» Task A:
Tally the lines in the rows that contain the string "pizz", counting only exact-case matches, and reply with the number alone.

Single, and loving it
Bringing a spiritual perspective to daily life
From the Internet to the TV set in your living room comes great social pressure to be part of a couple. An endless stream of reality shows such as "The Bachelor," "Joe Millionaire," "The Bachelorette" fill prime-time slots on evening television. Burgeoning online dating services suggest that meeting someone should be as easy as the click of a mouse.
The overall message is: If you aren't in a romantic relationship, you should be making every effort to get into one.
It's easy to understand why singles might think they are left out or left behind as they sit down to a frozen meal more than once a week, alone.
A look at trends in US demographics, however, shows that the number of people living alone is actually increasing. In fact, over the past two decades solitary living has increased 87 percent. The 2000 Census revealed that 26 percent of the population lives alone.

» Task B:
Swap "relationship" for "partnership" and give back the article on living single between "The overall message" and "a week, alone.", inclusive.

» Dataset records:
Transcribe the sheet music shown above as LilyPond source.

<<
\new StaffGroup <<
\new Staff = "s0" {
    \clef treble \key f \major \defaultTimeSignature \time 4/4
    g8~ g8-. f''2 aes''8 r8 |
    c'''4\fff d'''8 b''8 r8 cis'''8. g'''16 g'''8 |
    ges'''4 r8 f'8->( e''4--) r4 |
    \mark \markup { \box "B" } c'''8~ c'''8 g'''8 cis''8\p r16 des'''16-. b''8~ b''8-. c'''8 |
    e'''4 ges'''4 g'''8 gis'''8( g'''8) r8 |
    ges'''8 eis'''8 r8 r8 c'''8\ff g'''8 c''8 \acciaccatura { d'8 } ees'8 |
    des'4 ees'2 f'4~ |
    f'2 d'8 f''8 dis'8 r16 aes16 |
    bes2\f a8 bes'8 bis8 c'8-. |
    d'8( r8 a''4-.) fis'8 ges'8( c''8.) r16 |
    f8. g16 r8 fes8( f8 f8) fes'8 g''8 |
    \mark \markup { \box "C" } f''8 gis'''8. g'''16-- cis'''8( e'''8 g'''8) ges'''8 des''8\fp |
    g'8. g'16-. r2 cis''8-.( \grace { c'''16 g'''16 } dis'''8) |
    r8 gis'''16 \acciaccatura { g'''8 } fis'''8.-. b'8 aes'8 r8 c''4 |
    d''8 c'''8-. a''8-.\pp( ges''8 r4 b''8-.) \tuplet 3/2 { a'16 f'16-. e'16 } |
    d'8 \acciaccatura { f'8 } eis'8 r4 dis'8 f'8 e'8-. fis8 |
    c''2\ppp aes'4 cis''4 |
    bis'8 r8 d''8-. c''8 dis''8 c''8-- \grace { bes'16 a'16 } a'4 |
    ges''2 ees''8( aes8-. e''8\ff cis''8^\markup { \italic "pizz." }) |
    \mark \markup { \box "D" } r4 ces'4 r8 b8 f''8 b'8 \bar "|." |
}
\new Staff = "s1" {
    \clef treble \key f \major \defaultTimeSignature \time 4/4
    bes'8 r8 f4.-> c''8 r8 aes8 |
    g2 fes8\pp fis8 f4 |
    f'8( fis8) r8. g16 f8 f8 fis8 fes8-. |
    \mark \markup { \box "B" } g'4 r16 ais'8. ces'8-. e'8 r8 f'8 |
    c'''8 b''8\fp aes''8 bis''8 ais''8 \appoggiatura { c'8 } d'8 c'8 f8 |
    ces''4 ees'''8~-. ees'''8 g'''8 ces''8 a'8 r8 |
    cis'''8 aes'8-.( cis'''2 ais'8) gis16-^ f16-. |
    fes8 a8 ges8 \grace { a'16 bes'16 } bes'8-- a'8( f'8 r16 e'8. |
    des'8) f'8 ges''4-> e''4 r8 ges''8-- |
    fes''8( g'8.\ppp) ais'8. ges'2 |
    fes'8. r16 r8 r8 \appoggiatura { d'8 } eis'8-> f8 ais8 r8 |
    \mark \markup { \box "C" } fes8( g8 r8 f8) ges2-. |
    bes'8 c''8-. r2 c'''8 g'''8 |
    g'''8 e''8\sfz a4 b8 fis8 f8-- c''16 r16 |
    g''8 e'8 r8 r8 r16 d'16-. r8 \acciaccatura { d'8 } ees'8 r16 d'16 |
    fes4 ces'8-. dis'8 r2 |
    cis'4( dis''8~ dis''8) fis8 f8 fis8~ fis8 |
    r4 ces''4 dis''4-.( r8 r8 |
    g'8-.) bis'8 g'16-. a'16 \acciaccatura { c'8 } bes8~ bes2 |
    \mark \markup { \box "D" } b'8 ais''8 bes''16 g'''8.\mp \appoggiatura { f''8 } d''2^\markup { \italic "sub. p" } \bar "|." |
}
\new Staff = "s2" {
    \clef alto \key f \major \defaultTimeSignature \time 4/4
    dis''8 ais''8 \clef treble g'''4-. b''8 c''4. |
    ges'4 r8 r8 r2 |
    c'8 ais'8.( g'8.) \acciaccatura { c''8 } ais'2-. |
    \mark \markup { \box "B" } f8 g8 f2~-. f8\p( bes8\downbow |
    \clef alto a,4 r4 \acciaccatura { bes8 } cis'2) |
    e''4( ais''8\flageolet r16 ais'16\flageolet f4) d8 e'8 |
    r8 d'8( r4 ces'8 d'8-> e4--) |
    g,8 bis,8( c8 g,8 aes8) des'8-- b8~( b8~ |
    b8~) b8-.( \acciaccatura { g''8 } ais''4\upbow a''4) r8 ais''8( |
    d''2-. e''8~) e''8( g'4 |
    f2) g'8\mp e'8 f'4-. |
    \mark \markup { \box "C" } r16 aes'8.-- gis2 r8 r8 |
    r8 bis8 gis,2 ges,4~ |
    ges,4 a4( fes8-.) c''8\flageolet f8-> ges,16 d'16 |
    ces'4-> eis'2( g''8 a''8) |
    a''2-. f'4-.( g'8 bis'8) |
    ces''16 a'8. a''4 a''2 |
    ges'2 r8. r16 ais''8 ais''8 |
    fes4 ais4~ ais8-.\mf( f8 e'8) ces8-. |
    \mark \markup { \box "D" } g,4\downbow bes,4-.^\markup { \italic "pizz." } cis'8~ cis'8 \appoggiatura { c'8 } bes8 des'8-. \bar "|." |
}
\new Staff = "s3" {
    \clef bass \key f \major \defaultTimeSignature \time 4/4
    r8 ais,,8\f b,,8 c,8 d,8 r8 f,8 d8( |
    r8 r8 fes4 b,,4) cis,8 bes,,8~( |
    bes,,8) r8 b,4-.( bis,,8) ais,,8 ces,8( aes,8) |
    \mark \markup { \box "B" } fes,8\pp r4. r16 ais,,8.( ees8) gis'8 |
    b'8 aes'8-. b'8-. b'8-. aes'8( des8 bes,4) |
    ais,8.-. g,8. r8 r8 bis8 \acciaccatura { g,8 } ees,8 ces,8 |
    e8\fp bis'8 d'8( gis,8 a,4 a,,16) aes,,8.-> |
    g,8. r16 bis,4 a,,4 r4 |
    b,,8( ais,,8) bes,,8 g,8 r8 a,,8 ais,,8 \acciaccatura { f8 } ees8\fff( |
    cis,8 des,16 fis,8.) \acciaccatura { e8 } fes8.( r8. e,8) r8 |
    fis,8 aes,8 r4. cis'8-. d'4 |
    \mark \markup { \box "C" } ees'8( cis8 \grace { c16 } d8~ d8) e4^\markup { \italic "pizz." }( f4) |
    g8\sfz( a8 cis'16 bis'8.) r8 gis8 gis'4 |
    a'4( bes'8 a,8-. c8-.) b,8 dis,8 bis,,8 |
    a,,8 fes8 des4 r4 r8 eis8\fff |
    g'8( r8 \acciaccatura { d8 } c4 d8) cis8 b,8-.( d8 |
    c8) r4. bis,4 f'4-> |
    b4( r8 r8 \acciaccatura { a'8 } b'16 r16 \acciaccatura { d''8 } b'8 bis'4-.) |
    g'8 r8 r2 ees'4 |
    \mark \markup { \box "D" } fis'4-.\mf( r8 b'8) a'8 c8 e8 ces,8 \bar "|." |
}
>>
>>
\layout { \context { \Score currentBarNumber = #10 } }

» Written answer A:
3

» Written answer B:
The overall message is: If you aren't in a romantic partnership, you should be making every effort to get into one.
It's easy to understand why singles might think they are left out or left behind as they sit down to a frozen meal more than once a week, alone.